Microbudget Films Aren’t Getting Covid Coverage

By Pickle  November 3, 2021

Expert speakers of Production Conference-I at AFM discussed in length about how Covid protocols have increased film production costs and what makes a film investment-worthy

With Covid disrupting all fields, entertainment sector is no exception. Covid protocols can be anywhere from 8 to 20% of your budget and the pandemic certainly has caused the budgets to increase because of the necessary requirements, said speakers at Production Conference-I at AFM.

While Jeremy Kay, Americas Editor, Screen Daily, was the moderator of the session, the panelists were Brian Beckmann, CFO, Arclight Films; Michael Heimler, Head of Production and Finance, Black Bear Pictures; and Kent Sanderson, Acquisitions and Ancillary Distribution, Bleecker Street.  

A lot of money is solely earmarked for Covid, Covid testing, protocols and procedures, insurance, said Beckmann, adding that it certainly has caused the budgets to increase because of the necessary requirements whether it’s on state level, government level, financing level, bond level.

“There’s also a lot of microbudget films that aren’t getting the Covid coverage or aren’t going with a bond which is a guerilla type of filmmaking…which can be risky,” he said.

Echoing the same, Heimler said the reality is today there are Covid costs that are a necessary line you need to be prepared for from a variety of perspectives and a variety of reasons- to protect your production, making sure everything you do makes sense creatively, financially, logistically. “I think that’s the biggest change over the last 18 months. Covid protocols can be anywhere from 8 to 20% of your budget,” Heimler added.

Talking about what are they looking for in the elements of a script, Heimler said, “We try and look for things that are unique within whatever genre that it’s in.  We don’t look for one specific thing since we’ve made horror films, romantic comedies, dramas, but try and do things that you haven’t necessarily seen before. Ideally our motivation is where you find that cross section of quality and also commercial.”

Speaking about the same, Beckmann said, “It’s really about the uniqueness and originality of the script. Even if it’s a product type script we’ve seen before, having that unique flavor to it really gives it something else to compete with.”

Presenting another view, Sanderson said, “Bleecker is primarily and an acquisitions company but that doesn’t mean that we don’t come on early. 50-60% of our slate we come onto during something resembling the package stage and the financing stage.  4 out of 6 of the films coming out next year – we came onto when there was maybe one or two actors committed a director and a script and a production plan.”
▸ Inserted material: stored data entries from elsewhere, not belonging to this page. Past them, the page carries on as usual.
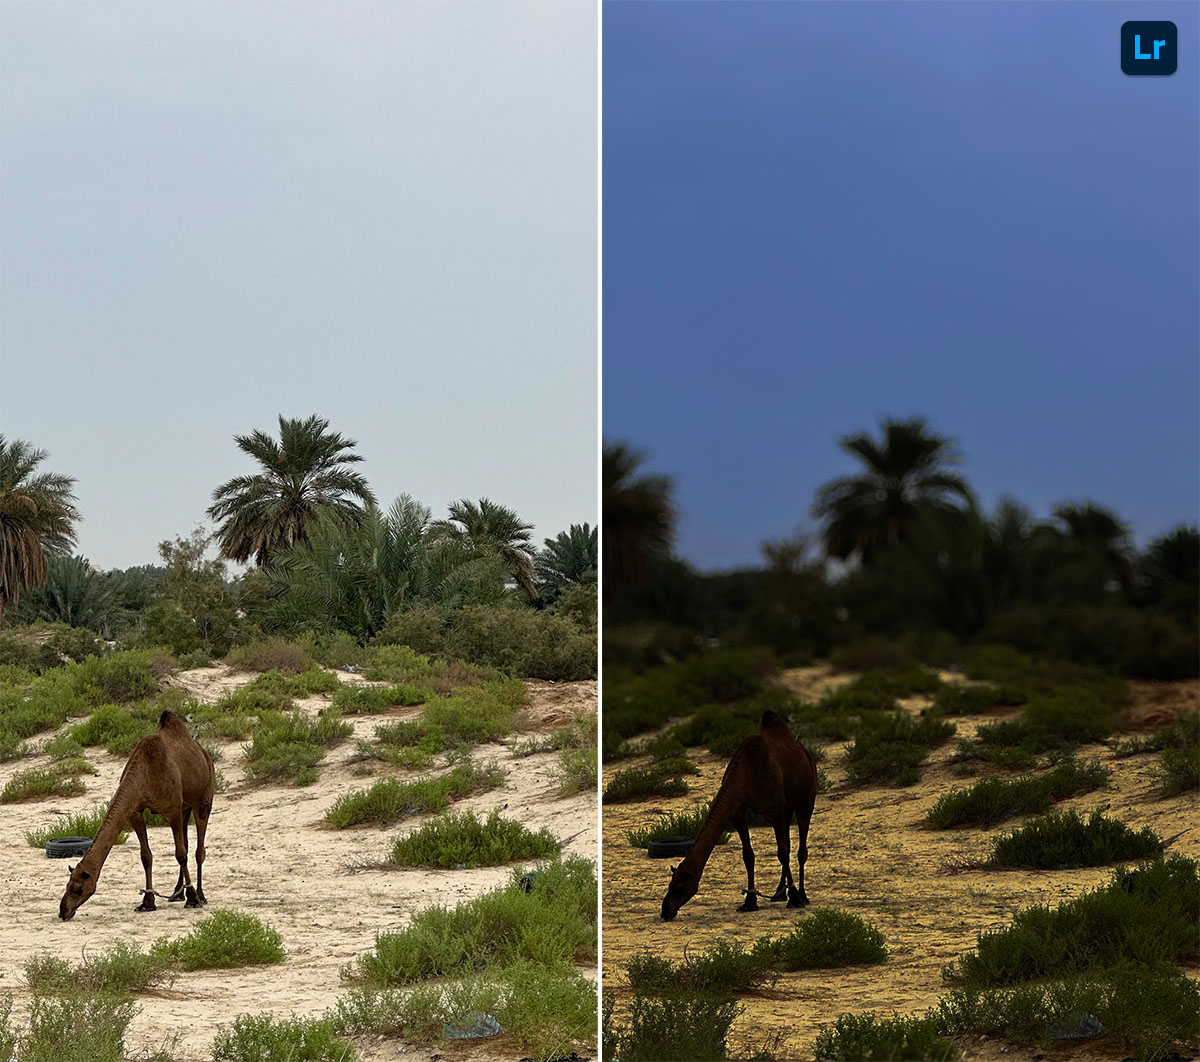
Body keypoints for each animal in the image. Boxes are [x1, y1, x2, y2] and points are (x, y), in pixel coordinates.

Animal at [59, 710, 215, 921]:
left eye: (78, 888)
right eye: (67, 885)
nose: (63, 911)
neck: (145, 773)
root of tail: (204, 753)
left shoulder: (172, 809)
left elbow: (180, 855)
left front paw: (192, 899)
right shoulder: (135, 811)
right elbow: (146, 856)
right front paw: (147, 902)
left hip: (204, 798)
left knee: (199, 849)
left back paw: (200, 895)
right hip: (185, 807)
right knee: (188, 844)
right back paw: (176, 894)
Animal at [661, 710, 817, 921]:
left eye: (679, 888)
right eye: (670, 885)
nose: (665, 911)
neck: (747, 773)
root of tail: (806, 753)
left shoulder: (775, 808)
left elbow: (782, 853)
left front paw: (794, 899)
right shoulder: (738, 812)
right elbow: (748, 855)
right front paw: (749, 902)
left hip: (806, 798)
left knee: (801, 848)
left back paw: (802, 895)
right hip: (788, 807)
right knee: (789, 842)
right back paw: (778, 894)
Throwing light on co-financing, Heimler said, “We may not go out and bring on a co-financier, but the way we might mitigate some of our risk would be to pre-sell international or in the US or world and to know that we have a backstop value in certain territories and understand what level of risk we have that’s open against the US or certain territories. That really comes down to at the point that we’re introducing a project to the market, what kind of package do we have and how good of a sense our international partners and buyers are going to have on what the project is going to be based on the package we’re presenting to them.”

On the rise of streamers and shrinking theatrical window, Sandeer said, more than ever, we are having to consider what makes a film that will travel well on VOD, because the specialty market has not come back for theatrical, it’s nowhere close.

“So, the way we’ve approached it is we look at theatrical as one tool on a Swiss army knife. We’ve released 14-15 movies since COVID began and…there’s probably been 7-8 windowing strategies, VOD price points, length of theatrical windows, and everything varies. So, it becomes a much more extensive calculation.”

Last, but not the least, talking about content, Heimler said content is doing well in many other revenue places, not just theatrically, for their specialty type of projects, that those audiences are still consuming those, but in different ways than they did previously. “So I think that’s the biggest adaptation that’s going on now, where the different segments of the audience are watching different genres.”

At the end of the day, people still want to see great, unique content with actors and filmmakers that they know and love and want to see more of.